Light travel time distance is simply the time it took the light to travel from the object to us. It is easily determined from the object’s redshift and applying a few assumptions such as the value of Hubble’s constant (rate the universe is expanding), the Omega value, the age of the universe and if the universe is flat or not. I’m assuming the values determined by the 5-year WMAP data as that was the latest available when I started annotating images. Since then Hubble, Plank and others have come up with later values. These have more effect at high redshift values (z). Because of this I later started adding z to the annotated images for high redshift objects, mostly quasars. That way those interested can use any of several online calculators to determine the distance using their favorite values for these factors.
During this time the light has traveled to us universe has expanded. The light had to travel through this expanding universe to reach us. For “nearby” galaxies this added distance isn’t significant, usually less than the error bar of the light travel time itself. But for more distant objects this can become significant, especially with distant galaxy clusters and quasars. Because of this I now include the actual redshift value, “z”. Redshift look back time is rather meaningless at these distances but the z value isn’t bothered by the issues that hinder look back time distances.

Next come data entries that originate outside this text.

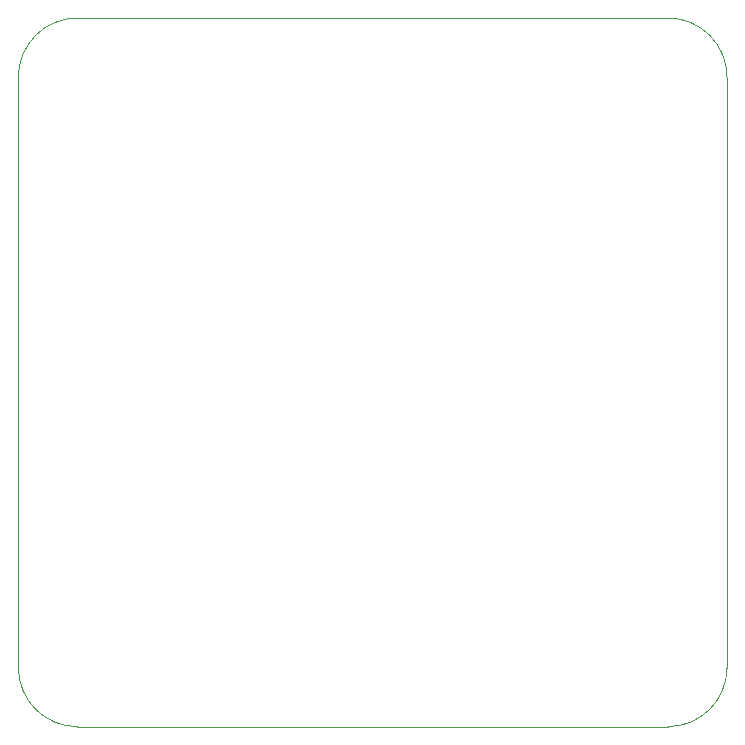
<source format=gbr>
%TF.GenerationSoftware,KiCad,Pcbnew,(7.0.0)*%
%TF.CreationDate,2023-02-20T00:43:47+01:00*%
%TF.ProjectId,led_testjig,6c65645f-7465-4737-946a-69672e6b6963,rev?*%
%TF.SameCoordinates,Original*%
%TF.FileFunction,Profile,NP*%
%FSLAX46Y46*%
G04 Gerber Fmt 4.6, Leading zero omitted, Abs format (unit mm)*
G04 Created by KiCad (PCBNEW (7.0.0)) date 2023-02-20 00:43:47*
%MOMM*%
%LPD*%
G01*
G04 APERTURE LIST*
%TA.AperFunction,Profile*%
%ADD10C,0.100000*%
%TD*%
G04 APERTURE END LIST*
D10*
X175000000Y-70000000D02*
X125000000Y-70000000D01*
X180000000Y-75000000D02*
G75*
G03*
X175000000Y-70000000I-5000000J0D01*
G01*
X120000000Y-75000000D02*
X120000000Y-125000000D01*
X120000000Y-125000000D02*
G75*
G03*
X125000000Y-130000000I5000000J0D01*
G01*
X175000000Y-130000000D02*
G75*
G03*
X180000000Y-125000000I0J5000000D01*
G01*
X125000000Y-130000000D02*
X175000000Y-130000000D01*
X180000000Y-125000000D02*
X180000000Y-75000000D01*
X125000000Y-70000000D02*
G75*
G03*
X120000000Y-75000000I0J-5000000D01*
G01*
M02*

</source>
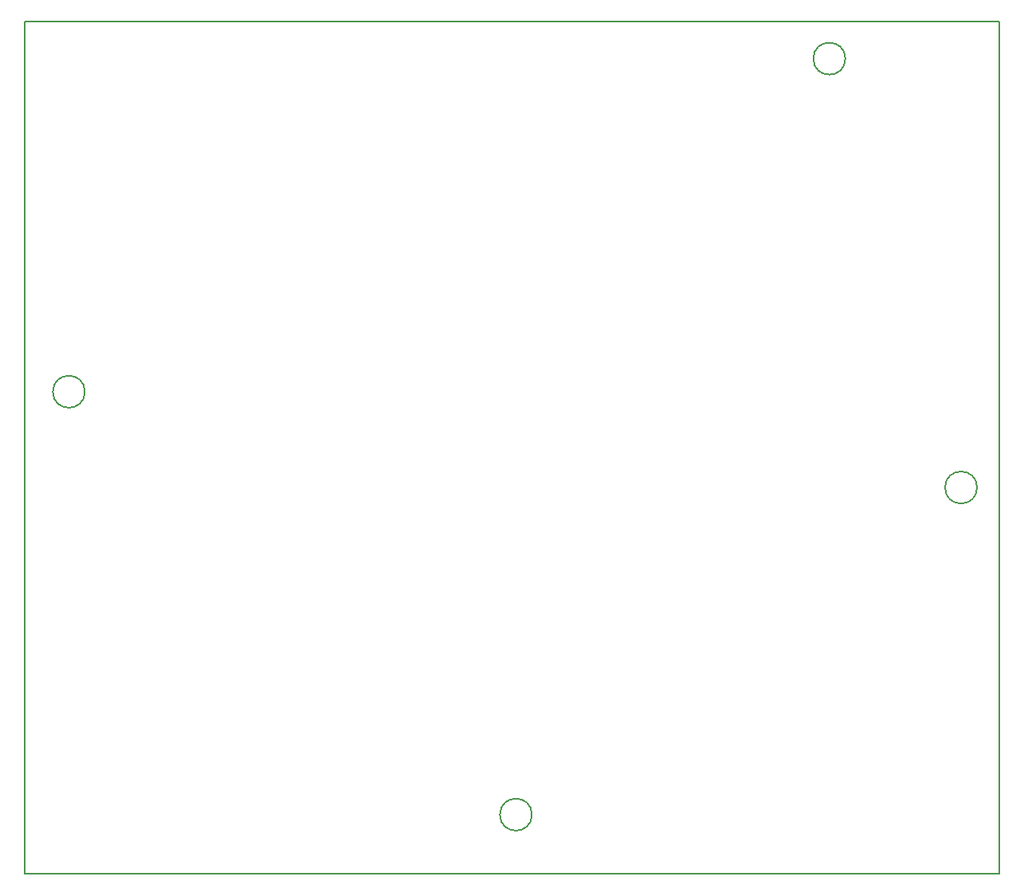
<source format=gbr>
G04 #@! TF.GenerationSoftware,KiCad,Pcbnew,5.1.6*
G04 #@! TF.CreationDate,2020-06-16T10:51:22-04:00*
G04 #@! TF.ProjectId,EVE-PCB-V4,4556452d-5043-4422-9d56-342e6b696361,rev?*
G04 #@! TF.SameCoordinates,Original*
G04 #@! TF.FileFunction,Profile,NP*
%FSLAX46Y46*%
G04 Gerber Fmt 4.6, Leading zero omitted, Abs format (unit mm)*
G04 Created by KiCad (PCBNEW 5.1.6) date 2020-06-16 10:51:22*
%MOMM*%
%LPD*%
G01*
G04 APERTURE LIST*
G04 #@! TA.AperFunction,Profile*
%ADD10C,0.150000*%
G04 #@! TD*
G04 APERTURE END LIST*
D10*
X188694800Y-83589600D02*
G75*
G03*
X188694800Y-83589600I-1700000J0D01*
G01*
X191053346Y-124672269D02*
X191053346Y-34062269D01*
X87553346Y-34062269D02*
X87553346Y-124672269D01*
X93902000Y-73406000D02*
G75*
G03*
X93902000Y-73406000I-1700000J0D01*
G01*
X141400000Y-118364000D02*
G75*
G03*
X141400000Y-118364000I-1700000J0D01*
G01*
X174700000Y-38000000D02*
G75*
G03*
X174700000Y-38000000I-1700000J0D01*
G01*
X87553346Y-124672269D02*
X191053346Y-124672269D01*
X191053346Y-34062269D02*
X87553346Y-34062269D01*
M02*

</source>
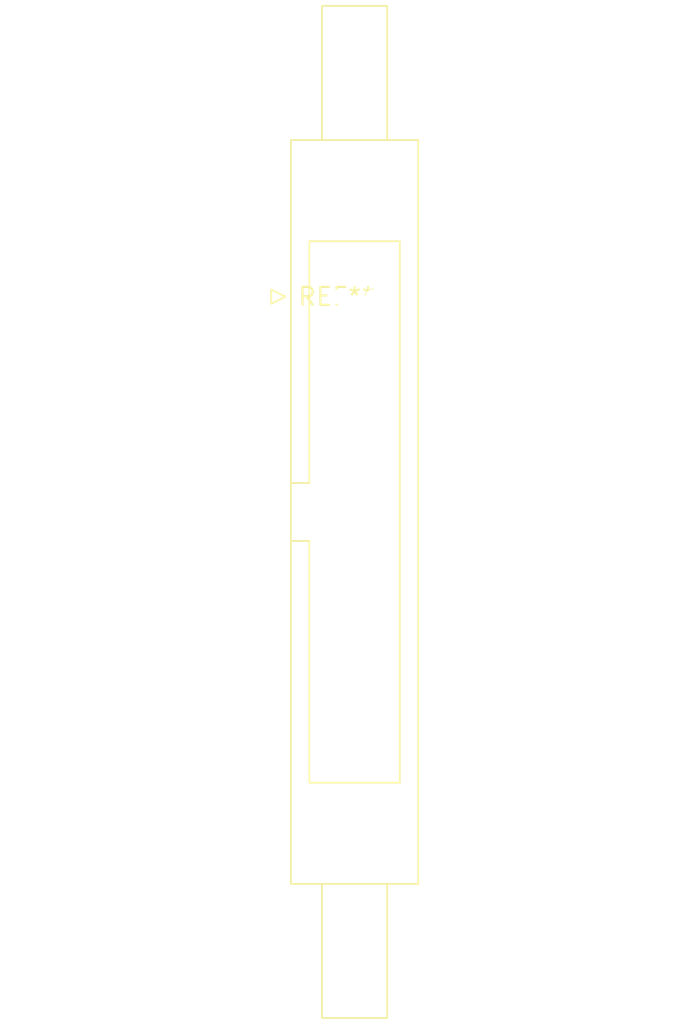
<source format=kicad_pcb>
(kicad_pcb (version 20240108) (generator pcbnew)

  (general
    (thickness 1.6)
  )

  (paper "A4")
  (layers
    (0 "F.Cu" signal)
    (31 "B.Cu" signal)
    (32 "B.Adhes" user "B.Adhesive")
    (33 "F.Adhes" user "F.Adhesive")
    (34 "B.Paste" user)
    (35 "F.Paste" user)
    (36 "B.SilkS" user "B.Silkscreen")
    (37 "F.SilkS" user "F.Silkscreen")
    (38 "B.Mask" user)
    (39 "F.Mask" user)
    (40 "Dwgs.User" user "User.Drawings")
    (41 "Cmts.User" user "User.Comments")
    (42 "Eco1.User" user "User.Eco1")
    (43 "Eco2.User" user "User.Eco2")
    (44 "Edge.Cuts" user)
    (45 "Margin" user)
    (46 "B.CrtYd" user "B.Courtyard")
    (47 "F.CrtYd" user "F.Courtyard")
    (48 "B.Fab" user)
    (49 "F.Fab" user)
    (50 "User.1" user)
    (51 "User.2" user)
    (52 "User.3" user)
    (53 "User.4" user)
    (54 "User.5" user)
    (55 "User.6" user)
    (56 "User.7" user)
    (57 "User.8" user)
    (58 "User.9" user)
  )

  (setup
    (pad_to_mask_clearance 0)
    (pcbplotparams
      (layerselection 0x00010fc_ffffffff)
      (plot_on_all_layers_selection 0x0000000_00000000)
      (disableapertmacros false)
      (usegerberextensions false)
      (usegerberattributes false)
      (usegerberadvancedattributes false)
      (creategerberjobfile false)
      (dashed_line_dash_ratio 12.000000)
      (dashed_line_gap_ratio 3.000000)
      (svgprecision 4)
      (plotframeref false)
      (viasonmask false)
      (mode 1)
      (useauxorigin false)
      (hpglpennumber 1)
      (hpglpenspeed 20)
      (hpglpendiameter 15.000000)
      (dxfpolygonmode false)
      (dxfimperialunits false)
      (dxfusepcbnewfont false)
      (psnegative false)
      (psa4output false)
      (plotreference false)
      (plotvalue false)
      (plotinvisibletext false)
      (sketchpadsonfab false)
      (subtractmaskfromsilk false)
      (outputformat 1)
      (mirror false)
      (drillshape 1)
      (scaleselection 1)
      (outputdirectory "")
    )
  )

  (net 0 "")

  (footprint "IDC-Header_2x13_P2.54mm_Latch9.5mm_Vertical" (layer "F.Cu") (at 0 0))

)

</source>
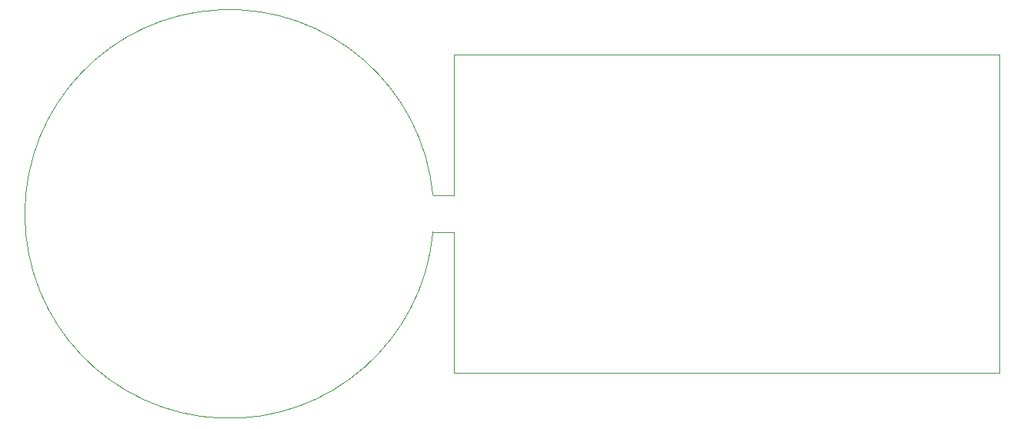
<source format=gbr>
%TF.GenerationSoftware,KiCad,Pcbnew,(6.0.9-0)*%
%TF.CreationDate,2023-02-24T22:58:19+01:00*%
%TF.ProjectId,FilamentSpoolScale,46696c61-6d65-46e7-9453-706f6f6c5363,rev?*%
%TF.SameCoordinates,Original*%
%TF.FileFunction,Profile,NP*%
%FSLAX46Y46*%
G04 Gerber Fmt 4.6, Leading zero omitted, Abs format (unit mm)*
G04 Created by KiCad (PCBNEW (6.0.9-0)) date 2023-02-24 22:58:19*
%MOMM*%
%LPD*%
G01*
G04 APERTURE LIST*
%TA.AperFunction,Profile*%
%ADD10C,0.100000*%
%TD*%
G04 APERTURE END LIST*
D10*
X71500000Y-45486362D02*
X69197107Y-45477556D01*
X131500000Y-30000000D02*
X131500000Y-65000000D01*
X69197107Y-45477556D02*
G75*
G03*
X24290000Y-47520000I-22407107J-2042444D01*
G01*
X131500000Y-65000000D02*
X71500000Y-65000000D01*
X71500000Y-65000000D02*
X71500000Y-49513638D01*
X71500000Y-30000000D02*
X71500000Y-45486362D01*
X24290000Y-47520000D02*
G75*
G03*
X69200000Y-49513638I22498585J-15000D01*
G01*
X71500000Y-30000000D02*
X131500000Y-30000000D01*
X69200000Y-49513638D02*
X71500000Y-49513638D01*
M02*

</source>
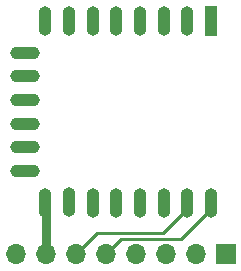
<source format=gbr>
G04 #@! TF.GenerationSoftware,KiCad,Pcbnew,(5.1.5)-3*
G04 #@! TF.CreationDate,2019-12-26T10:02:20-08:00*
G04 #@! TF.ProjectId,esp8266_bcard,65737038-3236-4365-9f62-636172642e6b,rev?*
G04 #@! TF.SameCoordinates,Original*
G04 #@! TF.FileFunction,Copper,L2,Bot*
G04 #@! TF.FilePolarity,Positive*
%FSLAX46Y46*%
G04 Gerber Fmt 4.6, Leading zero omitted, Abs format (unit mm)*
G04 Created by KiCad (PCBNEW (5.1.5)-3) date 2019-12-26 10:02:20*
%MOMM*%
%LPD*%
G04 APERTURE LIST*
%ADD10O,2.500000X1.100000*%
%ADD11O,1.100000X2.500000*%
%ADD12R,1.100000X2.500000*%
%ADD13O,1.700000X1.700000*%
%ADD14R,1.700000X1.700000*%
%ADD15C,0.762000*%
%ADD16C,0.254000*%
%ADD17C,0.250000*%
G04 APERTURE END LIST*
D10*
X160830000Y-122450000D03*
X160830000Y-120450000D03*
X160830000Y-118450000D03*
X160830000Y-116450000D03*
X160830000Y-114450000D03*
X160830000Y-112450000D03*
D11*
X176530000Y-125160000D03*
X174530000Y-125160000D03*
X172530000Y-125160000D03*
X170530000Y-125160000D03*
X168530000Y-125160000D03*
X166530000Y-125160000D03*
X164530000Y-125060000D03*
X162530000Y-125160000D03*
X162530000Y-109760000D03*
X164530000Y-109760000D03*
X166530000Y-109760000D03*
X168530000Y-109760000D03*
X170530000Y-109760000D03*
X172530000Y-109760000D03*
X174530000Y-109760000D03*
D12*
X176530000Y-109760000D03*
D13*
X160020000Y-129540000D03*
X162560000Y-129540000D03*
X165100000Y-129540000D03*
X167640000Y-129540000D03*
X170180000Y-129540000D03*
X172720000Y-129540000D03*
X175260000Y-129540000D03*
D14*
X177800000Y-129540000D03*
D15*
X162560000Y-124490000D02*
X162560000Y-129540000D01*
D16*
X162530000Y-124460000D02*
X162560000Y-124490000D01*
X165100000Y-129540000D02*
X166878000Y-127762000D01*
X166878000Y-127762000D02*
X172466000Y-127762000D01*
X172466000Y-127762000D02*
X173260000Y-126968000D01*
D17*
X174530000Y-125698000D02*
X174530000Y-124460000D01*
X173260000Y-126968000D02*
X174530000Y-125698000D01*
D16*
X167640000Y-129540000D02*
X168910000Y-128270000D01*
X168910000Y-128270000D02*
X173990000Y-128270000D01*
X173990000Y-128270000D02*
X175260000Y-127000000D01*
D17*
X176530000Y-125730000D02*
X176530000Y-124460000D01*
X175260000Y-127000000D02*
X176530000Y-125730000D01*
M02*

</source>
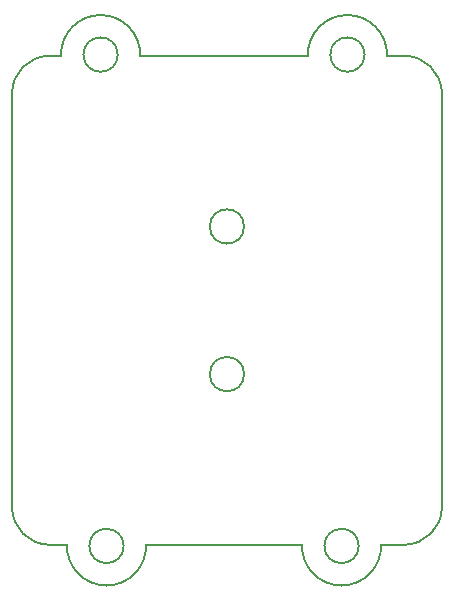
<source format=gbr>
%TF.GenerationSoftware,KiCad,Pcbnew,(5.99.0-11604-g878538abff)*%
%TF.CreationDate,2021-08-06T14:00:02+02:00*%
%TF.ProjectId,pixel-pump-ui-board,7375636b-6572-42d6-9f6e-652d75692d62,rev?*%
%TF.SameCoordinates,Original*%
%TF.FileFunction,Profile,NP*%
%FSLAX46Y46*%
G04 Gerber Fmt 4.6, Leading zero omitted, Abs format (unit mm)*
G04 Created by KiCad (PCBNEW (5.99.0-11604-g878538abff)) date 2021-08-06 14:00:02*
%MOMM*%
%LPD*%
G01*
G04 APERTURE LIST*
%TA.AperFunction,Profile*%
%ADD10C,0.200000*%
%TD*%
G04 APERTURE END LIST*
D10*
X73174999Y-107435436D02*
G75*
G03*
X73174999Y-107435436I-1450000J0D01*
G01*
X100124999Y-69135436D02*
X100124999Y-104135437D01*
X93574999Y-65835436D02*
G75*
G03*
X93574999Y-65835436I-1450000J0D01*
G01*
X96924999Y-107335437D02*
X94973507Y-107335437D01*
X67876491Y-65935436D02*
G75*
G02*
X74573507Y-65935436I3348508J100000D01*
G01*
X95473507Y-65935436D02*
X96924999Y-65935436D01*
X68376492Y-107335437D02*
X66924999Y-107335437D01*
X63724999Y-104135437D02*
X63724999Y-69135436D01*
X93074999Y-107435436D02*
G75*
G03*
X93074999Y-107435436I-1450000J0D01*
G01*
X83374999Y-92885436D02*
G75*
G03*
X83374999Y-92885436I-1450000J0D01*
G01*
X83374999Y-80385436D02*
G75*
G03*
X83374999Y-80385436I-1450000J0D01*
G01*
X66924999Y-107335437D02*
G75*
G02*
X63724999Y-104135437I0J3200000D01*
G01*
X96924999Y-65935436D02*
G75*
G02*
X100124999Y-69135436I0J-3200000D01*
G01*
X74573507Y-65935436D02*
X88776492Y-65935436D01*
X72674999Y-65835436D02*
G75*
G03*
X72674999Y-65835436I-1450000J0D01*
G01*
X94973506Y-107335436D02*
G75*
G02*
X88276492Y-107335437I-3348507J-100000D01*
G01*
X88276492Y-107335437D02*
X75073507Y-107335437D01*
X66924999Y-65935436D02*
X67876492Y-65935436D01*
X88776491Y-65935436D02*
G75*
G02*
X95473507Y-65935436I3348508J100000D01*
G01*
X63724999Y-69135436D02*
G75*
G02*
X66924999Y-65935436I3200000J0D01*
G01*
X100124999Y-104135437D02*
G75*
G02*
X96924999Y-107335437I-3200000J0D01*
G01*
X75073506Y-107335436D02*
G75*
G02*
X68376492Y-107335437I-3348507J-100000D01*
G01*
M02*

</source>
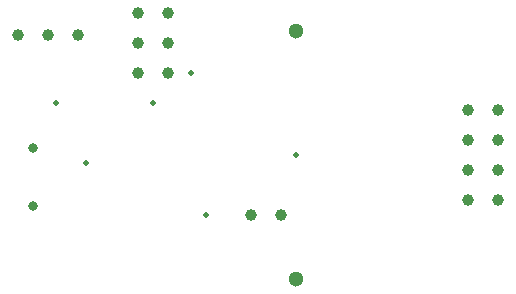
<source format=gbr>
%TF.GenerationSoftware,KiCad,Pcbnew,(5.0.2)-1*%
%TF.CreationDate,2019-01-29T16:00:04+01:00*%
%TF.ProjectId,Kontrola,4b6f6e74-726f-46c6-912e-6b696361645f,rev?*%
%TF.SameCoordinates,Original*%
%TF.FileFunction,Plated,1,2,PTH,Drill*%
%TF.FilePolarity,Positive*%
%FSLAX46Y46*%
G04 Gerber Fmt 4.6, Leading zero omitted, Abs format (unit mm)*
G04 Created by KiCad (PCBNEW (5.0.2)-1) date 2019-01-29 16:00:04*
%MOMM*%
%LPD*%
G01*
G04 APERTURE LIST*
%TA.AperFunction,ViaDrill*%
%ADD10C,0.500000*%
%TD*%
%TA.AperFunction,ComponentDrill*%
%ADD11C,0.800000*%
%TD*%
%TA.AperFunction,ComponentDrill*%
%ADD12C,1.000000*%
%TD*%
%TA.AperFunction,ComponentDrill*%
%ADD13C,1.300000*%
%TD*%
G04 APERTURE END LIST*
D10*
X161290000Y-60960000D03*
X163830000Y-66040000D03*
X169545000Y-60960000D03*
X172720000Y-58420000D03*
X173990000Y-70485000D03*
X181610000Y-65389001D03*
D11*
%TO.C,Y1*%
X159385000Y-64770000D03*
X159385000Y-69650000D03*
D12*
%TO.C,J2*%
X158115000Y-55245000D03*
X160655000Y-55245000D03*
X163195000Y-55245000D03*
%TO.C,J1*%
X177800000Y-70485000D03*
X180340000Y-70485000D03*
%TO.C,J3*%
X196215000Y-61595000D03*
X196215000Y-64135000D03*
X196215000Y-66675000D03*
X196215000Y-69215000D03*
X198755000Y-61595000D03*
X198755000Y-64135000D03*
X198755000Y-66675000D03*
X198755000Y-69215000D03*
%TO.C,J4*%
X168275000Y-53340000D03*
X168275000Y-55880000D03*
X168275000Y-58420000D03*
X170815000Y-53340000D03*
X170815000Y-55880000D03*
X170815000Y-58420000D03*
D13*
%TO.C,U1*%
X181610000Y-54890000D03*
X181610000Y-75890000D03*
M02*

</source>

For instance, a quasar with a light travel time distance of 7.785 billion light-years would have a z value of 1 using 5-year WMAP factors. During the nearly 8 billion years the light was traveling to us the expansion of the universe has been at work. When you do the math the quasar was 5.45 billion light-years distant when the light left it. It had to travel over 2 billion light-years more than the true distance to reach us but we see it as it was when 5.45 billion light-years away. Of course, thanks to this expansion the galaxy is now further away than even the light-travel time. The further you are from us the faster the expansion. Thus, the universe between us and the quasar expanded slower than the quasar itself moved from us as that speed kept increasing while the part of the universe the light passed through slower the closer it got to us. The math gets a bit complicated but that quasar would “now” be 10.9 billion light-years distant. Though in a relativistic universe there is no “now”. This just assumes you could freeze the universe and time then lay out a tape measure to find its distance.
Things get even more interesting with larger values of z. At z=2 the quasar was 5.74 billion light-years distant and the light travel time was 10.4 billion years. The light needed nearly 5 billion years longer than its “distance” to travel through the expanding universe yet the distance to either when the light left it was rather similar. The reason is, in the second case the universe was only 3.37 billion years old whereas the z=1 quasar is seen in a much older universe, one just under 6 billion years old. The universe was much smaller when the light left the z=2 object than when it left the z=1 object.
Things get really strange when you consider the z=2 quasar’s “current” distance. That turns out to be over 17.2 billion light-years. Yes, it is beyond the observable edge of the universe. During the 10.4 billion years the light took to reach us the quasar (if it still exists) moved from a distance of 5.74 billion light-years to 17.2. So it covered 11.46 billion light-years in 10.4 billion years. That means, on average, the distance increased faster than the speed of light. This does NOT violate Einstein’s rule that you can’t travel through the universe faster than the speed of light. This because it’s the universe itself that’s expanding, nothing is moving through the universe faster than the speed of light. “Through” is the key here. We didn’t move through the universe we were carried along by its expansion. A very different thing that Einstein understood well but often gets lost in simple texts.
Things get even stranger when imaging something at a z of 3. Then the light travel time is 11.6 billion light-years though the quasar was only 5.3 billion light-years distant. Yes, closer than either z=1 or z=2 objects. This is due to imaging an even younger and smaller universe. When the light left the z=3 quasar the universe was only 2.2 billion years old so much smaller than today, at least the part we could see. At Z=4 (I’m yet to image an object this distant as my camera has little IR sensitivity needed for this distance) the light travel time is 12.2 billion years and the object only 4.8 billion light-years distant when the light left it. The James Webb telescope hopes to reach z=12. Such an object would need 13.4 billion years for the light to reach us when the universe was only 2.5 billion years old. Such an object would “now” be 33 billion light-years distant.
All this non-intuitive math is why the pros use z rather than light travel time for anything but the very nearby universe.